Using GPU takes even longer time for broadcasting in PyTorch

vainaijr · August 16, 2019, 10:25pm

print("CUDA available: ", torch.cuda.is_available())
device = torch.device("cuda" if torch.cuda.is_available() else "cpu")

CUDA available: True

x = torch.tensor([1, 2, 3]).to(device)
y = torch.tensor([1, 2, 3])

%%timeit -n 10000
z = x + 1

10000 loops, best of 3: 15.6 µs per loop

%%timeit -n 10000
z = y + 1

10000 loops, best of 3: 5.19 µs per loop

ptrblck · August 16, 2019, 10:29pm

Note that CUDA operations are asynchronously executed, so you would need to time the operations in a manual loop and use torch.cuda.synchronize() before starting and stopping the timer.
Also, the workload is tiny, thus the kernel launch times might even be larger than the actual execution time.
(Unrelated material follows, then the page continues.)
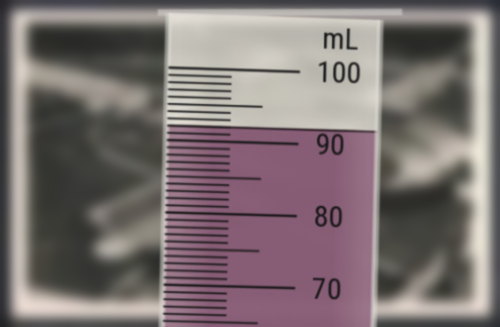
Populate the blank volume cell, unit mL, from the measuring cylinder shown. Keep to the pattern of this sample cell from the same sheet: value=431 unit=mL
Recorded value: value=92 unit=mL
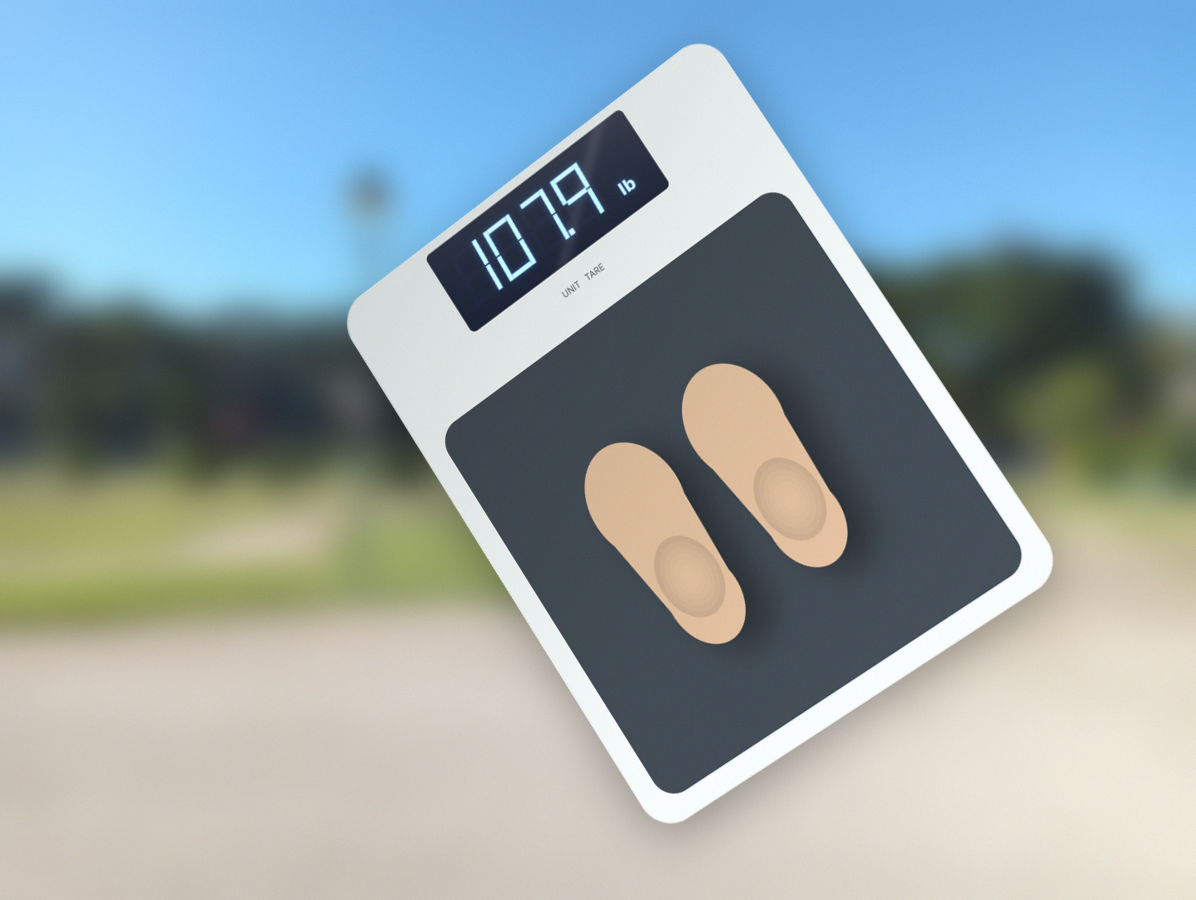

vainaijr · August 16, 2019, 10:41pm

do you mean something like this?

torch.cuda.synchronize(device=device) # before starting the timer

begin = time.time()

for i in range(1000000):

  z = x + 1

torch.cuda.synchronize(device=device) # before ending the timer

end = time.time()

total = (end - begin)/1000000; total

1.4210415363311767e-05

begin = time.time()

for i in range(1000000):

  z = y + 1

end = time.time()

total = (end - begin)/1000000; total

5.057124853134155e-06

still GPU takes longer time, so should I carry broadcasting operations on CPU, when using relatively small shape tensors?

ptrblck · August 16, 2019, 11:16pm

Like I said, it depends on the workload.
If you would like to use only 3 numbers and your tensor is already on the CPU, just use the CPU.
Here is a quick comparison:

def time_gpu(size, nb_iter):
    x = torch.randn(size).to('cuda')
    torch.cuda.synchronize() # before starting the timer
    begin = time.time()

    for i in range(nb_iter):
        z = x + 1

    torch.cuda.synchronize() # before ending the timer
    end = time.time()
    total = (end - begin)/nb_iter
    return total


def time_cpu(size, nb_iter):
    y = torch.randn(size)
    begin = time.time()
    for i in range(nb_iter):
        z = y + 1

    end = time.time()
    total = (end - begin)/nb_iter
    return total


sizes = [10**p for p in range(9)]

times_gpu = []
for size in sizes:
    times_gpu.append(time_gpu(size, 10000))

times_cpu = []
for size in sizes:
    times_cpu.append(time_cpu(size, 1000))


import numpy as np
import matplotlib.pyplot as plt

fig, axarr = plt.subplots(2, 1)

axarr[0].plot(np.log10(np.array(sizes)),
              np.array(times_gpu),
              label='gpu')
axarr[0].plot(np.log10(np.array(sizes)),
              np.array(times_cpu),
              label='cpu')
axarr[0].legend()
axarr[0].set_xlabel('log10(size)')
axarr[0].set_ylabel('time in seconds')

axarr[1].plot(np.log10(np.array(sizes)),
              np.log10(np.array(times_gpu)),
              label='gpu')
axarr[1].plot(np.log10(np.array(sizes)),
              np.log10(np.array(times_cpu)),
              label='cpu')
axarr[1].legend()
axarr[1].set_xlabel('log10(size)')
axarr[1].set_ylabel('log10(time)')

broadcast_gpu_cpu

As you can see, the broadcast operation will have an approx. constant overhead up to a size of 10**5.
Using bigger tensors is a magnitude faster on the GPU.